Given this index mapping:

PUT myindex
{
  "mappings": {
    "properties": {
      "business_id": {
        "type": "keyword"
      },
      "color": {
        "type": "keyword"
      }
    }
  }
}

and the following data:

POST myindex/_doc
{
  "business_id": "123",
  "color": "red"
}

POST myindex/_doc
{
  "business_id": "123",
  "color": "cerise"
}

POST myindex/_doc
{
  "business_id": "456",
  "color": "cerulean"
}

POST myindex/_doc
{
  "business_id": "789",
  "color": "red"
}

I tried this query:

GET myindex/_search
{
  "query": {
    
    "bool": {
      "should": [
        {
          "term": {
            "color": {
              "value": "red"
            }
          }
        },
        {
          "term": {
            "color": {
              "value": "cerise"
            }
          }
        }
      ],
      "minimum_should_match": 1
    }
  },
  "size": 0, 
  "aggs": {
    "business_ids": {
      "terms": {
        "field": "business_id",
        "size": 10,
        "min_doc_count": 2
      }
    }
  }
}

It works, but:

  1. This feels overly complicated. Is there a more concise way to express the same query?
  2. Should I be worried about the aggregation performance?

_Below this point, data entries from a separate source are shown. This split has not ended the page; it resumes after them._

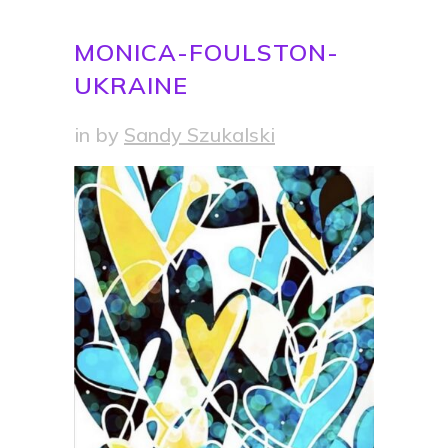
MONICA-FOULSTON-
UKRAINE
in
by
Sandy Szukalski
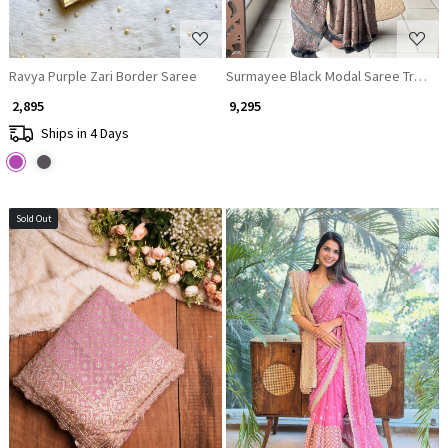
Ravya Purple Zari Border Saree
Surmayee Black Modal Saree Tradition
₹ 2,895
₹ 9,295
Ships in 4 Days
Sold Out
Loading...
Loading...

Configuration: OpenSearch and OpenSearch Dashboards started locally as Docker containers with docker run -d --name opensearch -p 9200:9200 -e 'DISABLE_SECURITY_PLUGIN=true' -e 'discovery.type=single-node' opensearchproject/opensearch and docker run -d --name dashboards -p 5601:5601 -e 'DISABLE_SECURITY_DASHBOARDS_PLUGIN=true' -e 'OPENSEARCH_HOSTS=["http://<my local IP address>:9200"]' opensearchproject/opensearch-dashboards, respectively.

Hi @danilopiazza,

Thanks for providing a clear example.

Yes. Since both conditions are exact matches on the same keyword field, you can replace the two term clauses with a single terms query:

GET myindex/_search
{
  "size": 0,
  "query": {
    "terms": {
      "color": ["red", "cerise"]
    }
  },
  "aggs": {
    "business_ids": {
      "terms": {
        "field": "business_id",
        "size": 10,
        "min_doc_count": 2
      }
    }
  }
}

For the sample shown, aggregation performance should not be a concern. At a larger scale, the main factors are the number of matching documents, the number of unique business_id values, and the number of buckets requested.

One thing to note: this approach assumes that each color appears at most once for a given business_id. If duplicate color values are possible, min_doc_count: 2 only guarantees that two documents matched either red or cerise; it does not guarantee that both colors are present.

Also, "size": 10 returns at most 10 business ID buckets, not all matching business IDs. If you need to retrieve every matching business ID from a large result set, consider using a paginated composite aggregation rather than setting a very large terms.size.